メルセデス・ベンツのブランドでは低価格レンジに当たるミドルクラス車であったが、世界の本格的な量産型乗用車としては史上初の4輪独立懸架方式を採用したことで、自動車技術史に名を留めている。

概要[編集]

世界経済が危機に瀕していた1930年当時、従来高価な自動車の販売に重点を置いていたダイムラー・ベンツも、それまでより安価なモデルを生産し、市場を開拓する必要に迫られていた。その結果、開発されたのが当時のドイツに置いては中級価格帯に属するW15系(170シリーズ)である。

W15は、乗用車タイプの170と、バンタイプのL300があった。乗用車タイプの170が1931年、パリの自動車ショーで先行して発表された。

このシリーズは不況下に時宜を得て投入され、商業的成功を収めただけでなく、技術的にも極めて進んだ内容によって、世界の多くの自動車メーカーに刺激を与えた。1936年、後継の170V(W136)にバトンタッチし、生産を終了した。

タイプ170[編集]

乗用車タイプの170は、世界の量産車で最初の4輪独立懸架採用が重要な特徴である。前輪に横置きリーフスプリング独立懸架、後輪にコイルスプリングで吊られたスイングアクスル式サスペンションを採用した。これにより、比較的小型軽量なモデルでありながら、安定した乗り心地と操縦性を実現した。

**学習資料**
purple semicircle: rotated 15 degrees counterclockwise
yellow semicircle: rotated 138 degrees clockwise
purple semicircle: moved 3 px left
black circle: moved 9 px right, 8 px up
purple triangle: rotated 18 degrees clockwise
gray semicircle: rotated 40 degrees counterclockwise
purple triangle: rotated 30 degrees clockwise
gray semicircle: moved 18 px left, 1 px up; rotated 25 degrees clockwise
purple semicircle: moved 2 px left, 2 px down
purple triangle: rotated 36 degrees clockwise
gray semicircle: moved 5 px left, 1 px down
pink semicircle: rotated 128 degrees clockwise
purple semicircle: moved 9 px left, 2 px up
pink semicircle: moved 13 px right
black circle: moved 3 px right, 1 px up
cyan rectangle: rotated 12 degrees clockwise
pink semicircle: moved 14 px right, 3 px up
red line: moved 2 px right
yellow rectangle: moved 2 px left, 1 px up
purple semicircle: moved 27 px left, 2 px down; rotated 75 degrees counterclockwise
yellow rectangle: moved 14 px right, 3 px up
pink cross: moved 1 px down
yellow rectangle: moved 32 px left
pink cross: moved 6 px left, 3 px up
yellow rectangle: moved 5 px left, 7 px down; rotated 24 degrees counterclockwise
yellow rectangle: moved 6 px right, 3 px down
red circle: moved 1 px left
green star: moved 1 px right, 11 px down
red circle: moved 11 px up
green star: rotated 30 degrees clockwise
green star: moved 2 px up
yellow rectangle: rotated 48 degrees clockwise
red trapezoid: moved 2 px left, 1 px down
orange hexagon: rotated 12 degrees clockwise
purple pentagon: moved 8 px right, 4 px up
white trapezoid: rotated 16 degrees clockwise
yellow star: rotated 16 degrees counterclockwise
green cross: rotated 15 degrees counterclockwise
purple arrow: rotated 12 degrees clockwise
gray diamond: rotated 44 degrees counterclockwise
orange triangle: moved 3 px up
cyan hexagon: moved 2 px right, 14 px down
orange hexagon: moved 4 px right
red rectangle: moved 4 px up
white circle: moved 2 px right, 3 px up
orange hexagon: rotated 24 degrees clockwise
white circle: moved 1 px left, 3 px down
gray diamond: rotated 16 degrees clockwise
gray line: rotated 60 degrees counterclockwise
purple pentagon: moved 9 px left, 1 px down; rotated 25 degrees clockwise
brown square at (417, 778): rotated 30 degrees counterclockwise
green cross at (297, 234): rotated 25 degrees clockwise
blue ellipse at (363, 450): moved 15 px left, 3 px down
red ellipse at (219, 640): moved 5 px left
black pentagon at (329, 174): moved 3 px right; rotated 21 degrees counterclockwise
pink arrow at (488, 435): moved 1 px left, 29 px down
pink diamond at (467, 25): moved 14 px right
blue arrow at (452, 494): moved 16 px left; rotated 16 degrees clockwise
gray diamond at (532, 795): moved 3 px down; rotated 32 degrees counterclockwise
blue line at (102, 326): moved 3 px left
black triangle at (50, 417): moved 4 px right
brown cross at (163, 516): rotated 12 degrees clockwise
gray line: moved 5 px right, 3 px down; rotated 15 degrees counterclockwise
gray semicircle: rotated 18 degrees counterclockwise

**課題**
文書抜粋の一文「W15は、乗用車タイプの170と、バンタイプのL300があった。」を英語に訳せ。

**解答例**
The W15 came in two types: the 170, a passenger car, and the L300, a van.